Classifying axon pathology in autism using machine learning and deep neural network analyses

  • Awarded: 2022
  • Award Type: Targeted: Autism BrainNet Analysis
  • Award #: 946867

Axon pathology is at the core of disruptions in cortical connectivity in autism spectrum disorder (ASD). Importantly, the extent of disruption in short- and long-range cortical pathways is unknown, and it is unclear whether pathology is limited to pathways linking association cortices or also involves other cortices and subcortical structures. High-resolution quantitative examination of several features of individual axons, such as density, trajectory, branching patterns and myelin in multiple cortical pathways, requires extensive study by experienced anatomists. Such analyses are labor-intensive and time-consuming, thus, this approach is not optimal for large-scale studies that can help identify core pathways that are altered in ASD and likely mechanisms that underly language and communication difficulties.

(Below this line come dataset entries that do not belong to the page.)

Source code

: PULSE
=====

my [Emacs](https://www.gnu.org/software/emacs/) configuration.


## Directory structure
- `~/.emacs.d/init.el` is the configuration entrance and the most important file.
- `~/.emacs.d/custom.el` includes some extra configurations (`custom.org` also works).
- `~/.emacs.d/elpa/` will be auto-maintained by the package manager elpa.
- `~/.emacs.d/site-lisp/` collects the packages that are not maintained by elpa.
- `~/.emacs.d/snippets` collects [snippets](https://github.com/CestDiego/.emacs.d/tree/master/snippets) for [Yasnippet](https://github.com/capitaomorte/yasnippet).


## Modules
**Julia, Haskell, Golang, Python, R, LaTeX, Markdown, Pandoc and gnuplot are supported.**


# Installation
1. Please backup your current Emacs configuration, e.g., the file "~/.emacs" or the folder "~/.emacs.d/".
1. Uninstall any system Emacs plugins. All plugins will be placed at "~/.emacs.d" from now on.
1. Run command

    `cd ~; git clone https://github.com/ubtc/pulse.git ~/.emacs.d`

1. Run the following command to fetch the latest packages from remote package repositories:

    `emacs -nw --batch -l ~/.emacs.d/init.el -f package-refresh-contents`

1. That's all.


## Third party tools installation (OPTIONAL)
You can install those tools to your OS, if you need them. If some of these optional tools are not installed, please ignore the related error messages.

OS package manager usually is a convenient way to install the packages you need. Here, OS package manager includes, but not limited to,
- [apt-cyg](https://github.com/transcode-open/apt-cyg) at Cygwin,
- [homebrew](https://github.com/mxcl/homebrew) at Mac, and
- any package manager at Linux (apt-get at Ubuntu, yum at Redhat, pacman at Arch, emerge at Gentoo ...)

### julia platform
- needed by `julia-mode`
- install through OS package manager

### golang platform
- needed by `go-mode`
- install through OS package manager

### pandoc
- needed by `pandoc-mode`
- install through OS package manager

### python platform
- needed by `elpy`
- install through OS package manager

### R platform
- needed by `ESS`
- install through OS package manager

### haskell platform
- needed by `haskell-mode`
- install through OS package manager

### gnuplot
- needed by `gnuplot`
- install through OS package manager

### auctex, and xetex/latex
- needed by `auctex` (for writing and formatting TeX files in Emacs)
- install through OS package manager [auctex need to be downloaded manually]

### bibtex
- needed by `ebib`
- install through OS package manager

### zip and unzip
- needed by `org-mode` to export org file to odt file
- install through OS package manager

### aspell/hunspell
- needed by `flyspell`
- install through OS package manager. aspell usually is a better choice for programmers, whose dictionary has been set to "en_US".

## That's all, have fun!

To address these issues, Basilis Zikopoulos, Arash Yazdanbakhsh and colleagues plan to apply sophisticated methodologies of machine learning to classify high-resolution microscopic images of myelinated axons in white matter pathways that link nearby and distant cortical and subcortical areas in neurotypical people and individuals with ASD. The team plans to use fixed postmortem cortical tissue samples containing white matter below frontal and temporal cortices and the internal capsule to conduct an extensive survey of axon pathology in ASD. The resulting dataset of images will be used to develop, train and optimize machine-learning algorithms, using programming, artificial intelligence (AI) and convolutional neural network (CNN) approaches, to classify white matter cortical pathways. To cross-validate the reliability of the classification in distinguishing designated cortical pathways and conditions (i.e., ASD vs. neurotypical), the team will estimate axon trajectories, sizes and densities in selected samples using traditional neuropathological imaging methodologies.

These studies are expected to provide novel data on key features of typical cortical white matter pathways and general patterns of axon status in ASD. The data will be used to model common or divergent modes of communication in multiple short- and long-range association cortical and subcortical pathways in ASD, with important implications for the development of targeted therapeutic interventions.